▶ _Excerpt to read_
Original: 15,000 Classes, 2mb Reimplemented: 1,200 Classes, 20kb

All those are fake numbers, it would have shown the "lightweight" concept.

------
yellowapple
Wow, this feels pretty solid and snappy, at least on desktop (Firefox 67). The
scrolling effect's a bit weird, but I'm sure that can be customized. I
switched off JS expecting everything to rapidly fall apart, but it actually
works surprisingly well; the homepage on the demo site is broken (displays
fine, but doesn't response to mouse events like scrolling and clicking; arrow
keys work fine for scrolling), but the other tabs work significantly better
than I'd ever expect a site this visually-complex to work without JS.

On mobile the demo site does feel weird (a taller-than-wide screen and a
vertical tab bar don't exactly mix), but it's still plenty usable and snappy
on Firefox for Android. The sample sites are much more normal in terms of
mobile site UX.

A lot of people here seem to be bagging on it for silly reasons (like "I have
to press the back button multiple times after clicking on multiple things!";
gee, turns out clicking on links adds entries to your browser history, who'da
thunk?). Don't listen to them. You've done a fantastic job with this
framework, and I look forward to using it for my own projects.

▶ _Given records_
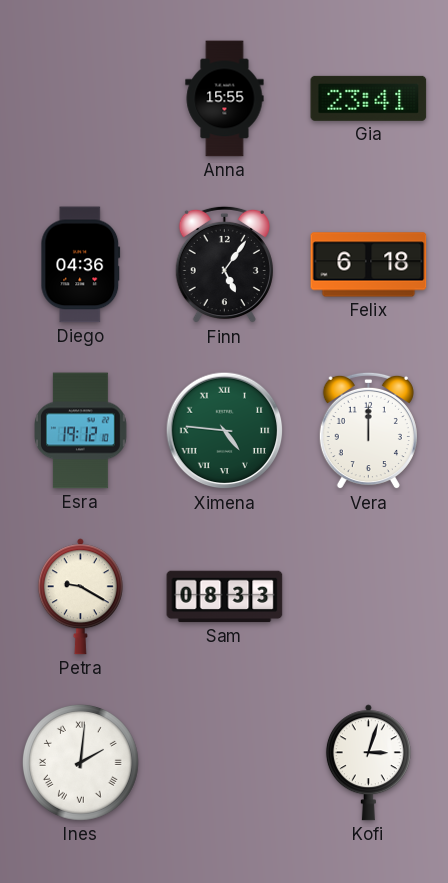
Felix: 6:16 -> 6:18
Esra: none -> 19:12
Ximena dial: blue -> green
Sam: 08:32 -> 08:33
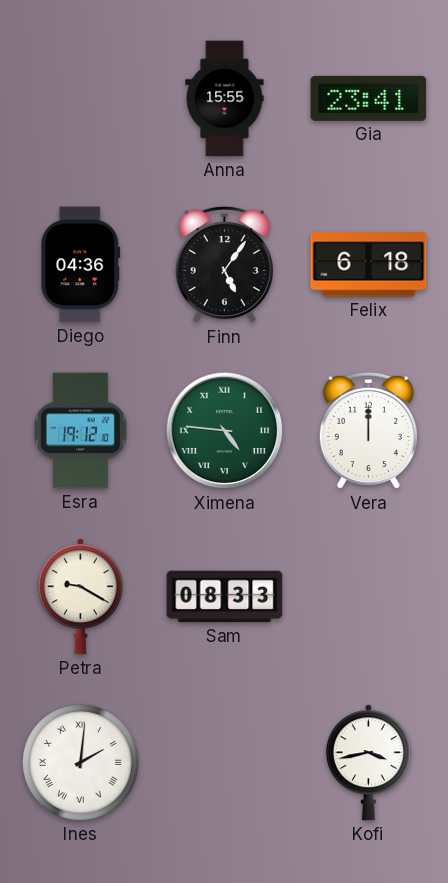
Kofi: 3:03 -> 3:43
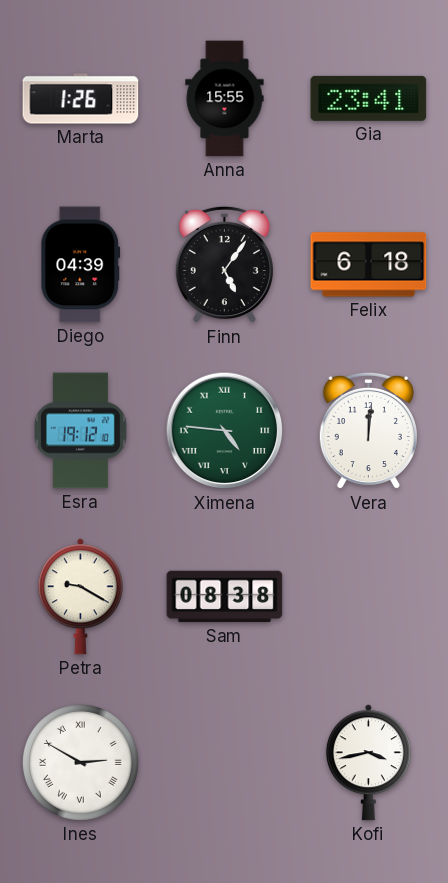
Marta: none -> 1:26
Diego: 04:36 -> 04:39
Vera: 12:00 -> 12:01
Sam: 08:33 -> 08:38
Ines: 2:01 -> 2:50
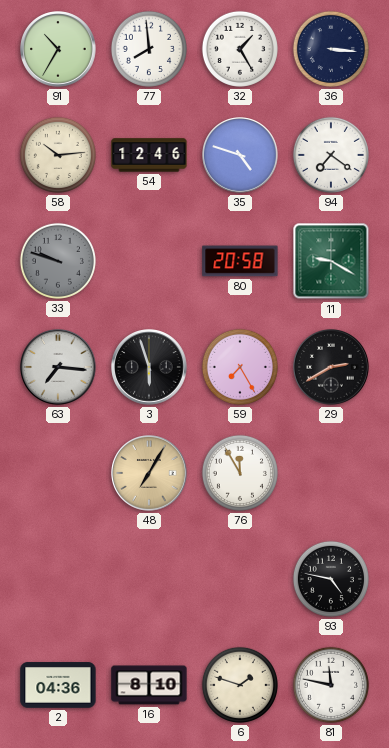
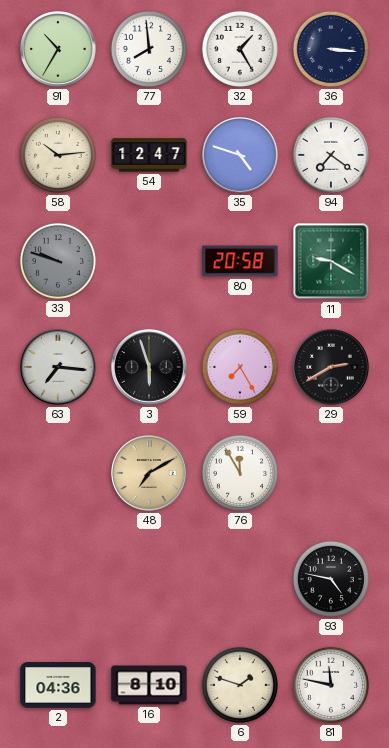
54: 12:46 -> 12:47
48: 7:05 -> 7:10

* * *

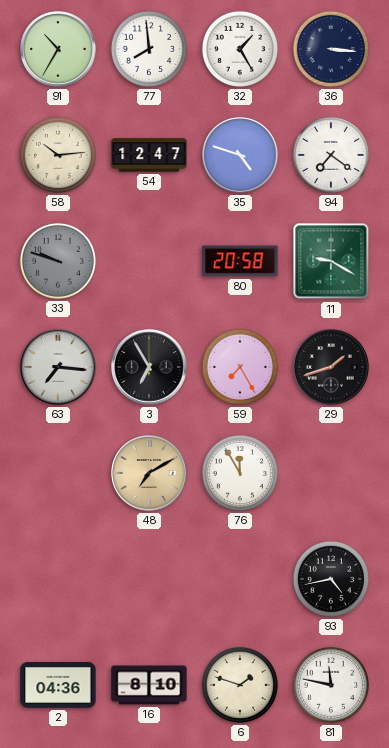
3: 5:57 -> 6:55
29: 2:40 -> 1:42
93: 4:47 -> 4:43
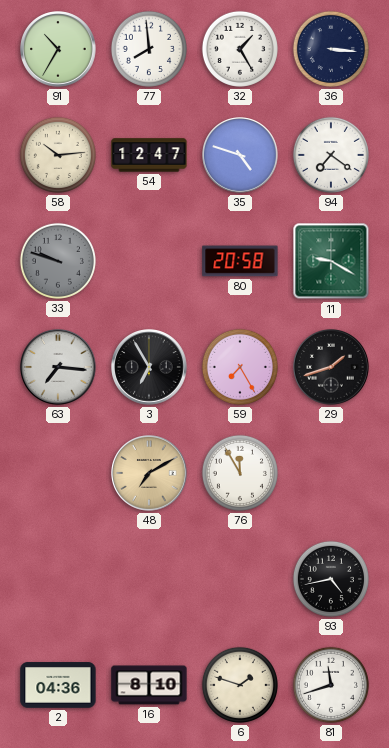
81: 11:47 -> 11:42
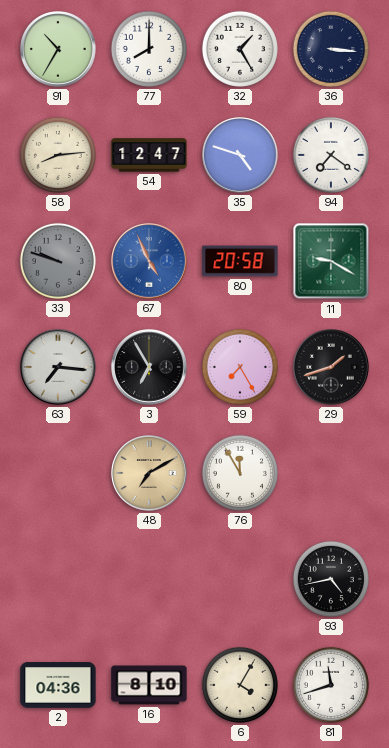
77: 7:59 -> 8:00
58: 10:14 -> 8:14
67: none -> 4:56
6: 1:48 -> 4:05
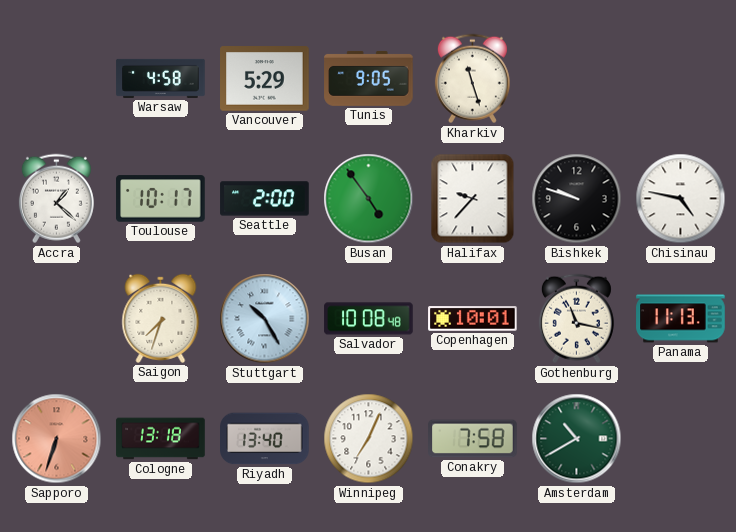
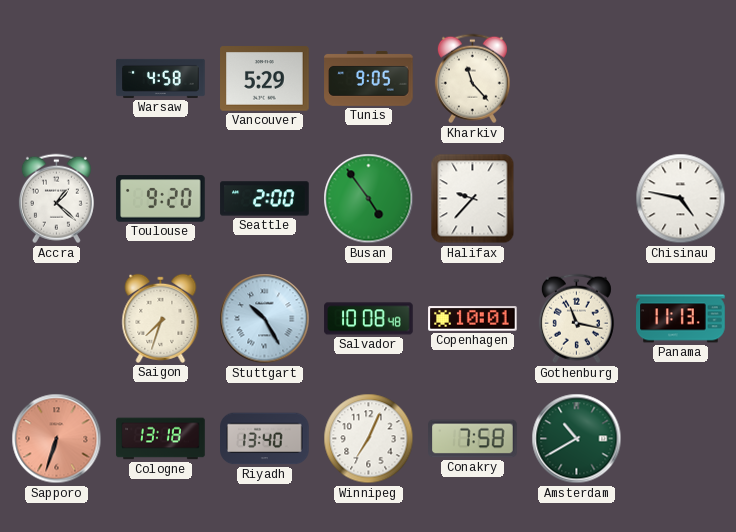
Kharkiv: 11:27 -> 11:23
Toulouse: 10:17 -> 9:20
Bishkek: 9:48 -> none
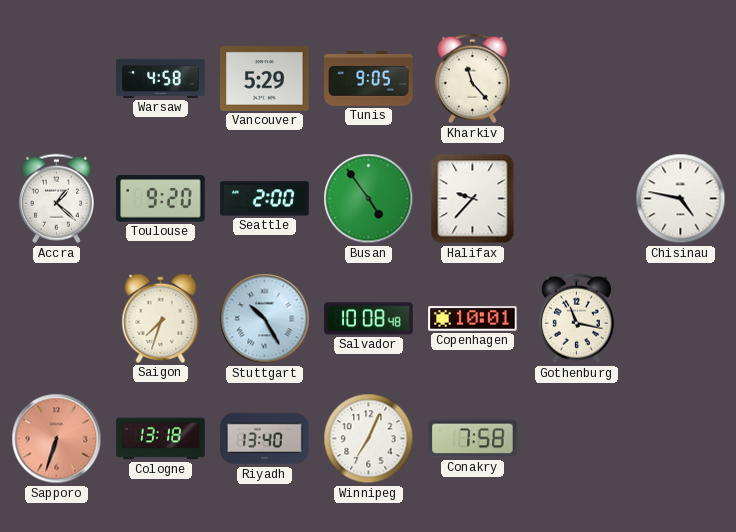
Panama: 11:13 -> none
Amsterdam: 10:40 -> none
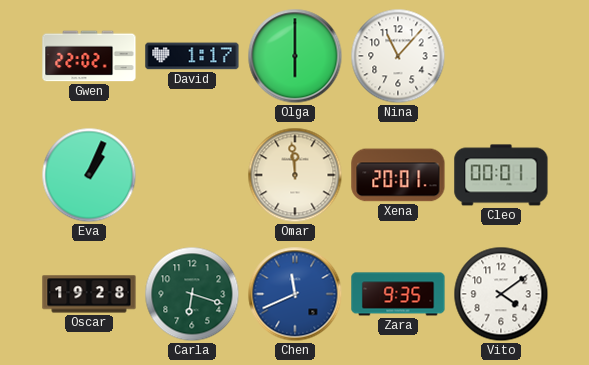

▶ _Work to complete_
1/ For each statement, say whether it agrees with the framework discussion, answering yes or no and quoting the words of the text that decide it: (a) with JavaScript switched off, arrow keys still scroll the demo site's homepage; (b) on Firefox for Android, the demo site was too slow to use; (c) the sample sites feel less normal on mobile than the demo site.
2/ Pick up the framework discussion after its last sentence and continue it.
The data plays no part in this.

▶ _Task-by-task outputs_
1/
(a) Yes: "arrow keys work fine for scrolling"
(b) No: "it's still plenty usable and snappy on Firefox for Android"
(c) No: "The sample sites are much more normal in terms of mobile site UX."

2/
I will say that one thing I'd change is to provide the option of making it a
little more opinionated/invasive. I shouldn't have to say <table
class="n-table"> everywhere; I'd rather just say <table> and be done with it.
I'm sure I could figure out how to customize this to add that
opinionation/invasiveness, but it'd be nice if it was an (opt-in!) out-of-the-
box option.

EDIT: In the spirit of "let's really break this thing", I fired up the Haiku
Nightly VM I've got laying around and tried loading the homepage and some of
the demo pages in both WebPositive (WebKit-based) and NetSurf (uses its own
rendering engine). WebPositive handled everything like a champ (albeit with
some severe loading lag on the homepage; the demo pages all loaded fine).
NetSurf failed entirely on the homepage (shows the nav and nothing else, even
after clicking on nav entries), but the demo pages work reasonably well
(they're at least viewable, even if the proportions are wonky in a lot of
places).

Either way, the fact that the framework itself works okay even on an obscure
operating system running in a virtual machine with only 1024MB of RAM is
delightfully impressive.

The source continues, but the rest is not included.